In a recent publication from our laboratory (47) using liquid chromatography coupled mass spectrometry (LC-MS), a fragment of the human haptoglobin molecule was identified in the culture medium. Rather than analyzing the embryonic secretome, the aim this experiment was to use preexisting molecules present in the cell culture media as biomarkers. Haptoglobin - which was detected in the culture medium - is not a product of the developing embryo; the polypeptide is a contaminant of the human serum albumin standard used to supplement the culture medium (47,48). During the first three days of embryo development the formation of a subunit (alfa-1) of the human haptoglobin molecule was observed. This subunit similar to the total haptoglobin molecule was detectable in the blank control medium samples as well. The differentiation of the viable and non-viable embryos was done using the observation that compared to blank controls the samples of embryos which later did not resulted in pregnancy contained the alpha-1 subunit in a much larger quantity than the samples of embryos which did (Figure 2). 160 samples of 77 Day-3 old embryos were analyzed. Clinical statistical analysis of the results revealed that the specificity of the diagnostic test was 64%, while the sensitivity was 100%. It is more informative that the positive predictive value of the assay was 51% and – maybe more importantly – the negative predictive value was 100%.

Figure 2

The mean difference in the amount of the haptoglobin alpha-1 peptide fragment between viable and non-viable embryos

The mean difference in the amount of the haptoglobin alpha-1 peptide fragment between viable and non-viable embryos.

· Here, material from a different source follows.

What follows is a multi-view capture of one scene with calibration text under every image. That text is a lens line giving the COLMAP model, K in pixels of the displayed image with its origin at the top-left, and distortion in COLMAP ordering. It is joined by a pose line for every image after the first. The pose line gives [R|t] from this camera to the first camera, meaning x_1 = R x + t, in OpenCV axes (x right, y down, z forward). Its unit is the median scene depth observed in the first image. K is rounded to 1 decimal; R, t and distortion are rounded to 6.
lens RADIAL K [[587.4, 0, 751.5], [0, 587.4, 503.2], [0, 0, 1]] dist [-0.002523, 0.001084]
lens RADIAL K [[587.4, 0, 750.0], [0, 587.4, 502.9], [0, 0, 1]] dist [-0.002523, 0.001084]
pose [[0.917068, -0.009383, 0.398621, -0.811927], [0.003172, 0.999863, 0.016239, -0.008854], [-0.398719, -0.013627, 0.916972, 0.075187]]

The quantification of the biomarker (n=160) was carried out by mass spectrometric detection following reverse-phase HPLC separation; the analyzed sample volume was 25 µl. In the samples of the non-viable embryos (no pregnancy) the fragment was present in a significantly larger (p<0.001) content than in the sample of the viable (live birth) embryos.

Receiver operating characteristic (ROC) analysis provides tools to select possibly optimal models and to discard suboptimal ones. ROC analysis is related in a direct and natural way to cost/benefit analysis of diagnostic decision-making. The ROC curve of the morphological versus metabolomic approach in relation to the correct prediction of pregnancy outcome is illustrated in Figure 3. It is obvious that our biochemical investigation method enables a selection of the embryos by sorting out the non-viable ones. The test selected with 100% potential the embryos, which did not lead to successful implantation at all.

Figure 3

Receiver operating characteristics (ROC) curve of the blinded, retrospective cohort study

Embryo viability prediction was made using the data of the mass spectrometric haptoglobin alpha-1 chain quantification. n=160, the area under the curve (AUC) is 0.906.

A ROC curve (blue line) visualizes a calculation by graphing the sensitivity on the y-axis (vertical) and the false positive rate (1-specificity) on the x-axis (horizontal) for all possible cut-off values of the diagnostic test. The green line is the reference line. The AUC is used as a measure of the performance of a diagnostic test against the ideal and may also be used to compare different tests.

One of the areas of collaboration between clinicians, the clinical laboratory and the research laboratory at the University of Pécs is related to the research of infertility. Since the clinical background gives the beauty and the medical importance of laboratory research, it was of outstanding importance for us to receive the EFLM-Abbott Diagnostics Award for Excellence in Outcomes Research in Laboratory Medicine (Paris, 2015), the award given to the best published paper (47), as judged by an independent panel of experts, which demonstrates improved outcomes arising out of the application or improved utilization of an in-vitro diagnostics test. This short review summarizes some of our recent findings and views on this field.